[swift-evolution] [Review] SE-0065 A New Model for Collections and Indices

Tue Apr 12 20:39:18 CDT 2016

On Tue, Apr 12, 2016 at 4:27 AM, Brent Royal-Gordon
<brent at architechies.com> wrote:
>>> (On the other hand, it might be that I'm conceiving of the purpose of `limitedBy` differently from you—I think of it as a safety measure, but you may be thinking of it specifically as an automatic truncation mechanism.)
>>
>> Hi Brent,
>>
>> Could you explain what kind of safety do you have in mind?  Swift will
>> guarantee memory safety even if you attempt to advance an index past
>> endIndex using the non-limiting overload.
>
> By "safety" here, I mean what I will call "index safety": not accidentally using an index which would violate the preconditions of the methods or properties you are planning to use it with. I think it's too easy to accidentally overrun the permitted range of indices, and the API should help you avoid doing that.

Hi Brent,

Thank you for the explanation.  Assuming that I am interpreting you
correctly, I can't agree with your conclusions though.

I want to make a point that avoiding precondition violations by
removing preconditions is not the solution.  When you design an API,
it frequently has some constraints on the arguments or on the
execution environment, which, when violated, prevent the API from
performing the operation correctly.  As an API designer, you document
these constraints, but for the implementation you have two choices:

1.  You rigorously check the constraints, and return back some
indicator of the failure back to the caller (a nil return, a thrown
error etc.)  This decision makes the checks guaranteed, permanent,
documented part of your API behavior.  Users can now rely on these
checks for their normal logic.  In this case, the constraints are not
preconditions that the user is required to satisfy.

2.  You perform the operation anyway, relying on the caller to satisfy
the constraints.  The constraints become preconditions.  The
implementation can still check some of the constraints for either QoI
reasons or memory safety reasons.  Apart from preventing memory safety
violations, the implementation is not required to check the
constraints.

Now the question becomes, given a certain API design problem, how do
you make a choice between (1) and (2)?  In some cases, the answer is
clear:

- You can be forced to make your constraints into checks in API
behavior.  Example: a network i/o operation can fail.  This is a
completely normal thing that networks do sometimes, and the caller of
networking code should be expected to deal with networking failures,
or such code can't work on a real network.

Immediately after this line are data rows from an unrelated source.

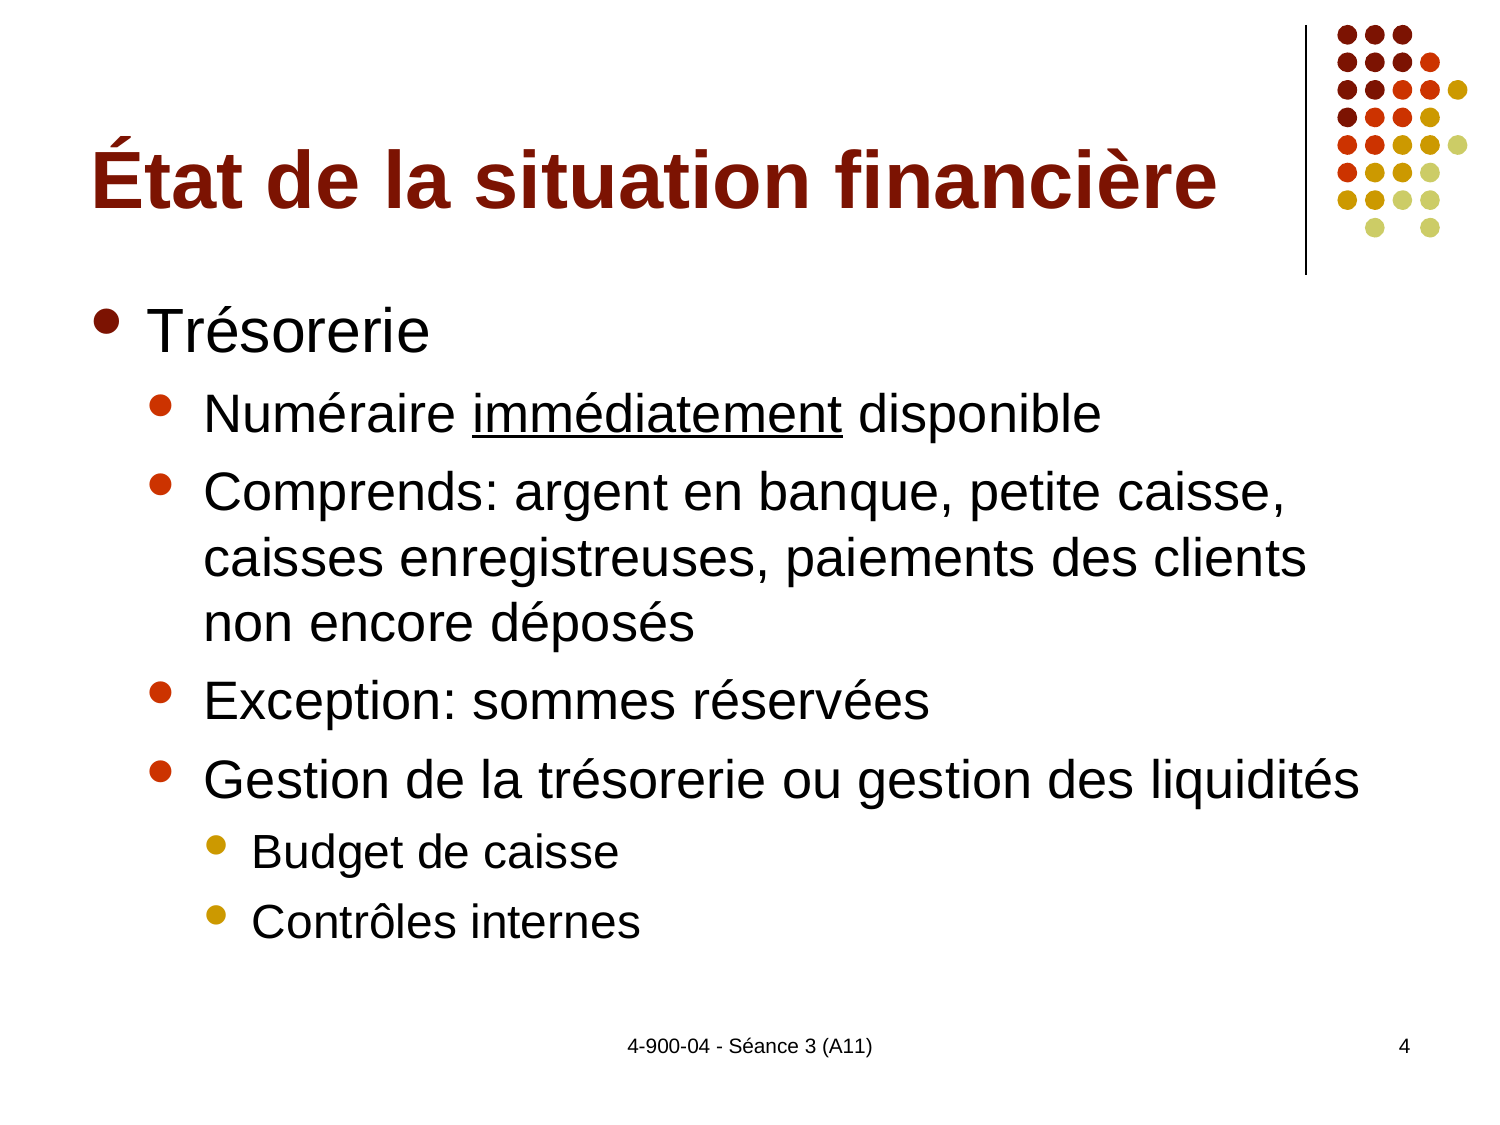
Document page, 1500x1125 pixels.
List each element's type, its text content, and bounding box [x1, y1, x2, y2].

text_box <numéro> [1074, 1025, 1426, 1101]
list Trésorerie Numéraire immédiatement disponible Comprends: argent en banque, petite caisse, caisses enregistreuses, paiements des clients non encore déposés Exception: sommes réservées Gestion de la trésorerie ou gestion des liquidités Budget de caisse Contrôles internes [75, 282, 1426, 1006]
text_box 4-900-04 - Séance 3 (A11) [512, 1025, 988, 1101]
title État de la situation financière [74, 20, 1313, 233]
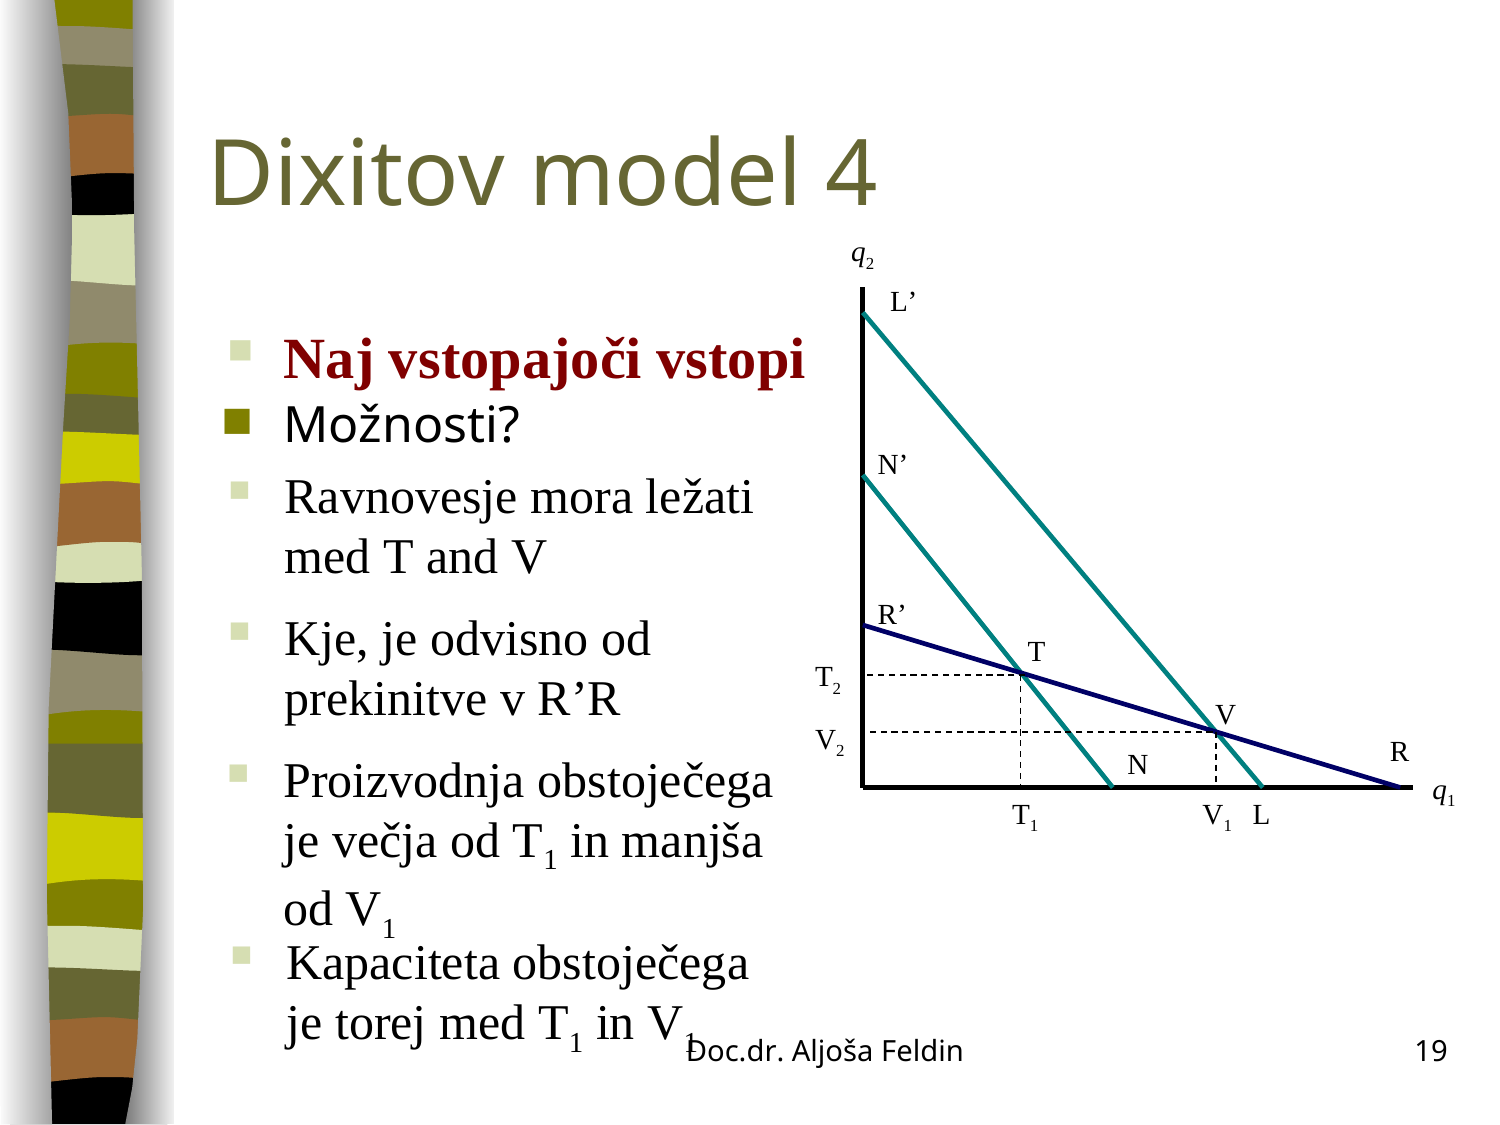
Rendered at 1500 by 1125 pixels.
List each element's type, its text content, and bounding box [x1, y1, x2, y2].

text_box <number> [1149, 1025, 1463, 1101]
text_box Proizvodnja obstoječega je večja od T1 in manjša od V1 [212, 739, 800, 865]
text_box L’ [875, 274, 963, 326]
text_box T1 [987, 787, 1063, 843]
text_box q2 [812, 224, 913, 281]
text_box T [1012, 624, 1076, 676]
text_box Kapaciteta obstoječega je torej med T1 in V1 [215, 921, 804, 1047]
text_box V [1200, 687, 1276, 738]
text_box L [1251, 787, 1313, 838]
text_box V2 [800, 712, 863, 768]
text_box Doc.dr. Aljoša Feldin [587, 1025, 1063, 1101]
text_box V1 [1187, 787, 1251, 843]
text_box N [1112, 737, 1163, 788]
text_box N’ [862, 437, 938, 488]
title Dixitov model 4 [192, 74, 1468, 263]
text_box Ravnovesje mora ležati med T and V [213, 456, 802, 582]
text_box T2 [802, 650, 863, 706]
text_box R [1375, 724, 1451, 776]
text_box Kje, je odvisno od prekinitve v R’R [213, 597, 802, 723]
text_box R’ [862, 587, 938, 638]
text_box Naj vstopajoči vstopi [212, 312, 863, 388]
list Možnosti? [212, 388, 788, 461]
text_box q1 [1412, 762, 1476, 818]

- Some preconditions just can't be checked at all, or can't be checked
in time that is acceptable for the intended API purpose.  A trivial
example is UnsafePointer.pointee (we can't know whether the pointer
actually points to an instance of a correct type).  Another example is
sort predicates -- we can't check that the order defined by the
predicate is indeed a strict weak ordering for all values of the type.
We can check that the predicate defines a strict weak order for all
values in a particular dataset, but that requires O(n^2) time while
sort() complexity is O(n log n).

What about those cases when both (1) and (2) are implementable?  There
exists a trade-off between making the API "resilient" to programming
mistakes and hiding bugs by not stopping the application when an issue
happens.  We are very conservative in Swift about hiding errors.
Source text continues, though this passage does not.